• _Your goal_:
Return the data below exactly, but only from the line containing "аудиотрека или цитату бывает непросто." through the line containing "Divadlo Kámen", with both of those lines included.

Transcribed page contents
- Opening Delimiter -

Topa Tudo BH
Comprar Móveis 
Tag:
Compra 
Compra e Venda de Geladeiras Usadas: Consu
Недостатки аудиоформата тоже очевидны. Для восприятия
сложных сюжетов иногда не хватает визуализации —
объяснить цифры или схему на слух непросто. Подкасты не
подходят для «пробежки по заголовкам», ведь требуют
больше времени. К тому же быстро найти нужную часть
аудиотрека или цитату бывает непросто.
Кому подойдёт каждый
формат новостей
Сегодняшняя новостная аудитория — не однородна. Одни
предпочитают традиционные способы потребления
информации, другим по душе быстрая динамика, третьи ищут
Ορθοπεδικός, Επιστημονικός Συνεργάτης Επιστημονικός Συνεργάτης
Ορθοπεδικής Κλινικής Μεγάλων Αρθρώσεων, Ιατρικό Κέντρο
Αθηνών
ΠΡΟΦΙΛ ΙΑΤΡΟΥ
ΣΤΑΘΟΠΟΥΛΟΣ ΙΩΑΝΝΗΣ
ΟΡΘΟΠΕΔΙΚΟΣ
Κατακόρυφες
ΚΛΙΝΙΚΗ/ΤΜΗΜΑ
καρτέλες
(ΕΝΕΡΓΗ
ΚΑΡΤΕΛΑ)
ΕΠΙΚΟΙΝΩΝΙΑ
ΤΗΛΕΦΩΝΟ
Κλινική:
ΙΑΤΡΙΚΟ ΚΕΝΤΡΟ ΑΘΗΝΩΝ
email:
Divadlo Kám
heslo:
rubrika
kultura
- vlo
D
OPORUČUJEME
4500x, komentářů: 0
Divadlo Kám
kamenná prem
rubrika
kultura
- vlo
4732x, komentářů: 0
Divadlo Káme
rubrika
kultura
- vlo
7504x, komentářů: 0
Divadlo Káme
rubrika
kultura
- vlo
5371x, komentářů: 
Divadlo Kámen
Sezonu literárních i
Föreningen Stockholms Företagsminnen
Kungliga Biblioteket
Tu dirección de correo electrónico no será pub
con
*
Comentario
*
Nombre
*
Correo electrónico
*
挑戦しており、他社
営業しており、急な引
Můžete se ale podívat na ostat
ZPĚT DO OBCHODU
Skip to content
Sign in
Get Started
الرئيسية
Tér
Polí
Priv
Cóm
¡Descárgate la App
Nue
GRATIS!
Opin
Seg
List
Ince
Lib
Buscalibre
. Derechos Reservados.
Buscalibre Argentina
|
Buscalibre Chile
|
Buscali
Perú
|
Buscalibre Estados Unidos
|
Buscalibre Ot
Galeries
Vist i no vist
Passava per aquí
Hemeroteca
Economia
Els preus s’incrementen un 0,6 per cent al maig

- Closing Delimiter -

• _Answer for this exercise_:
аудиотрека или цитату бывает непросто.
Кому подойдёт каждый
формат новостей
Сегодняшняя новостная аудитория — не однородна. Одни
предпочитают традиционные способы потребления
информации, другим по душе быстрая динамика, третьи ищут
Ορθοπεδικός, Επιστημονικός Συνεργάτης Επιστημονικός Συνεργάτης
Ορθοπεδικής Κλινικής Μεγάλων Αρθρώσεων, Ιατρικό Κέντρο
Αθηνών
ΠΡΟΦΙΛ ΙΑΤΡΟΥ
ΣΤΑΘΟΠΟΥΛΟΣ ΙΩΑΝΝΗΣ
ΟΡΘΟΠΕΔΙΚΟΣ
Κατακόρυφες
ΚΛΙΝΙΚΗ/ΤΜΗΜΑ
καρτέλες
(ΕΝΕΡΓΗ
ΚΑΡΤΕΛΑ)
ΕΠΙΚΟΙΝΩΝΙΑ
ΤΗΛΕΦΩΝΟ
Κλινική:
ΙΑΤΡΙΚΟ ΚΕΝΤΡΟ ΑΘΗΝΩΝ
email:
Divadlo Kám
heslo:
rubrika
kultura
- vlo
D
OPORUČUJEME
4500x, komentářů: 0
Divadlo Kám
kamenná prem
rubrika
kultura
- vlo
4732x, komentářů: 0
Divadlo Káme
rubrika
kultura
- vlo
7504x, komentářů: 0
Divadlo Káme
rubrika
kultura
- vlo
5371x, komentářů: 
Divadlo Kámen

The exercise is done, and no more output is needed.